Attitudinal Healing is a unique, cross-cultural and inspired path to love attained by letting go of fear, saying goodbye to guilt, and releasing shame, worry and blame through unconditional love and forgiveness of self and other. Attitudinal Healing is based on the premise that ultimately it is not other people, events or experiences in the past that are causing us to be upset or stressed out. Rather, it is our thoughts, attitudes, and judgments about those things that cause our distress. We may not be able to change others. And we know we can’t change the past. But we can change our perceptions of these in the present.
How do you personally apply the principles of Attitudinal Healing to the aging process?
We see ourselves as works in progress, striving to be in a higher consciousness by doing our best to incorporate and live the principles of Attitudinal Healing and the guidelines in [our book] Aging With Attitude. We strive to make forgiveness and letting go of judgments, guilt and anger part of our daily practice. We do our best to watch what we put in our mouths and what we put into our minds.
And you, Diane?
We practice meditation daily. We go to the gym five to six times a week for an hour and a half each time. We also start the day with gratitude and seeing inner peace as our only goal. We remain passionate and happy beyond our previous expectations, feeling useful, focusing our lives of service on bringing Attitudinal Healing to people who have requested it around the world. This, by the way, does not feel like work but pure joy. We find that all of the above works quite well for us, if not always perfectly. And we are happy to say that we no longer have any fears or worries about aging.
You say “attitude is everything!” What does that mean?
We know that our happiness, and how well we feel we have lived our lives, isn’t determined by the level of our education or by how much money we have or by how many things we have amassed or the job titles or positions we have held or by the number of friends we’ve made or by the experiences we’ve had in the past. Happiness and feeling good about the lives we are now living are most profoundly determined by the attitudes we hold in our minds. In actuality, how we experience everything in our lives is ultimately determined by our attitudes. Therefore, healing our attitudes becomes a major stepping-stone toward enjoying a happy and fulfilling life.

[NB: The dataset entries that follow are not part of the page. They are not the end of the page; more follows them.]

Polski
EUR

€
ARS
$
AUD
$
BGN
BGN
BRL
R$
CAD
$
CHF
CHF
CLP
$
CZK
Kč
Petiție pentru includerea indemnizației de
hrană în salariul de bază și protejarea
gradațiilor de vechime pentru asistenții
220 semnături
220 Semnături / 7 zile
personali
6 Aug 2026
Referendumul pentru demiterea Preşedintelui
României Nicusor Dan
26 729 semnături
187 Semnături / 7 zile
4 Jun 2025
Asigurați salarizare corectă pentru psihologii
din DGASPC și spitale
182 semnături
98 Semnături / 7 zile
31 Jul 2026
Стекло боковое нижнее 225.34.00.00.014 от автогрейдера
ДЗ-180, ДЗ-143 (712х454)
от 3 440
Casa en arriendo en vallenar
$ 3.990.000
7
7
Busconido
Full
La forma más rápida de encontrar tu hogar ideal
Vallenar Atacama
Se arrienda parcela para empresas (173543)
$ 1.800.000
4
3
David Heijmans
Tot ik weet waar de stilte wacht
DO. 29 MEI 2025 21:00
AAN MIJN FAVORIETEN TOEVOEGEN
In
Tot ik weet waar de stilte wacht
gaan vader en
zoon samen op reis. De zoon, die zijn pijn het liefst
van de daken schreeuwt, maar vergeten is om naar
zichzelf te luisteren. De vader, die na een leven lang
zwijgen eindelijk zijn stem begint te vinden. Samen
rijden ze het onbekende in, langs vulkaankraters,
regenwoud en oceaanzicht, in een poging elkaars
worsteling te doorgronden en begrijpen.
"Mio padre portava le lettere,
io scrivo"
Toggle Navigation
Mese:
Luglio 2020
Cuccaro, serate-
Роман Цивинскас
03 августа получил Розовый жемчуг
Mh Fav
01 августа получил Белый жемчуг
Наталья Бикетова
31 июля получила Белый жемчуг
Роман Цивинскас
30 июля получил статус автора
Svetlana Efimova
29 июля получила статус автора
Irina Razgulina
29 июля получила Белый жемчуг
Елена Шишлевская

What you are writing about these days?
Diane and I are working on something about how writing Aging With Attitude together changed our minds about aging. We are now enthusiastically living the second half of our lives with inner peace, happiness, and never-ending creativity, regardless of what may be happening to our bodies. As you know, I am now blind.
Is there a new book?
I just recently released Poetry and Notes to Myself, the most intimate details of my internal journey. It discusses my move from militant atheism through a spiritual awakening by direct experience.
You are now moving toward a century on the planet. What’s different for you now? I choose to laugh more and not take myself and life so seriously; be guilt and judgment free; be free of attacking others or myself; see how I can be helpful to others each day; always choose peace over conflict and make all my decisions based on love instead of fear.